:: EXERCISE OBJECTIVE ::
Your output must be the lines below from the line containing "Fig 2. Flowchart of hyperglycemic" to the line containing "Table 4. Results", both lines included, reproduced exactly and without pictures.

:: DATA FOR REVIEW ::
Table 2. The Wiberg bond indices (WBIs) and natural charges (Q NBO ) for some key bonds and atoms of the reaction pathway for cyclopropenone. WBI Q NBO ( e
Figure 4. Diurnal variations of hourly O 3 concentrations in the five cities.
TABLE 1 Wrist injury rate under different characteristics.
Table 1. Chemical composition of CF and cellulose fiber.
...
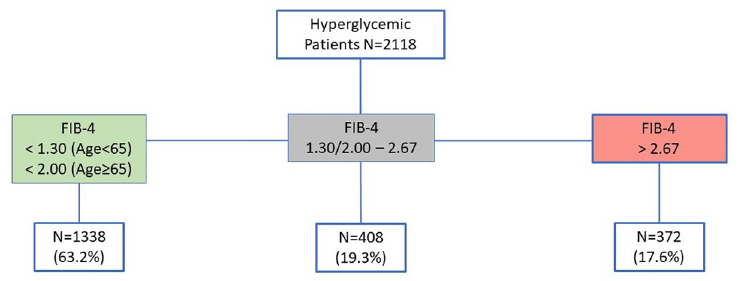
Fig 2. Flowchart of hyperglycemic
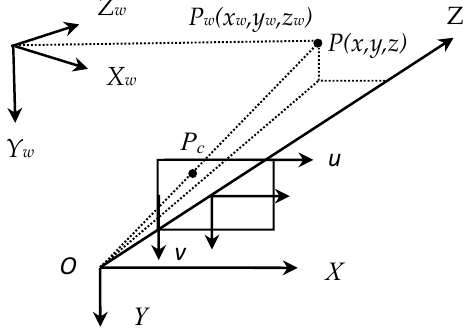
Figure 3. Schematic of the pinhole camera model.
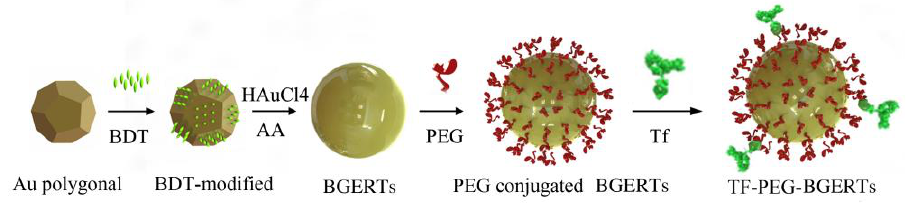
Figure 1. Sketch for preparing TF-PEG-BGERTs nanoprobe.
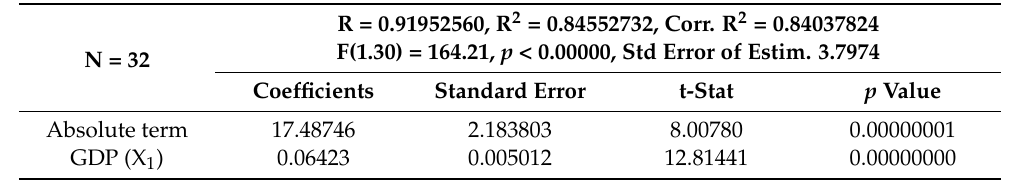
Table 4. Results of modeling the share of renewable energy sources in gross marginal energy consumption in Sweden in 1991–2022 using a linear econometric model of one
==
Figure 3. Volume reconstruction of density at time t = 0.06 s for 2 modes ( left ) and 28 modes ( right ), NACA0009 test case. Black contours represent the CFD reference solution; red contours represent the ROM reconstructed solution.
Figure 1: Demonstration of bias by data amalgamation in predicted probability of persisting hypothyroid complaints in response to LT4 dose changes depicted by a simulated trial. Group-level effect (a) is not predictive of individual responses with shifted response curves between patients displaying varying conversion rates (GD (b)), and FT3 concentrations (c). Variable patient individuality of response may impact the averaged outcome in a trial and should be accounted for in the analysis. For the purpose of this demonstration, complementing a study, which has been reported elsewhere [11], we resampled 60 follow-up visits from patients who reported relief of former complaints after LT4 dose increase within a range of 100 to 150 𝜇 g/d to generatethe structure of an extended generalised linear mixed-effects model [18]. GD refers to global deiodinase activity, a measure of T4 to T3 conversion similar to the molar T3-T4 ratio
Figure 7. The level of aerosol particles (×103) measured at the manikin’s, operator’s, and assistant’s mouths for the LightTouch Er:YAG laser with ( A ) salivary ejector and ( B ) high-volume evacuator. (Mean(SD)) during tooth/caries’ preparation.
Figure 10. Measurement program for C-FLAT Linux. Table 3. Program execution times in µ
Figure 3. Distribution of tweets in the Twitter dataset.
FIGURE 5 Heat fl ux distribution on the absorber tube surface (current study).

:: FINAL ANSWER ::
Fig 2. Flowchart of hyperglycemic
Figure 3. Schematic of the pinhole camera model.
Figure 1. Sketch for preparing TF-PEG-BGERTs nanoprobe.
Table 4. Results of modeling the share of renewable energy sources in gross marginal energy consumption in Sweden in 1991–2022 using a linear econometric model of one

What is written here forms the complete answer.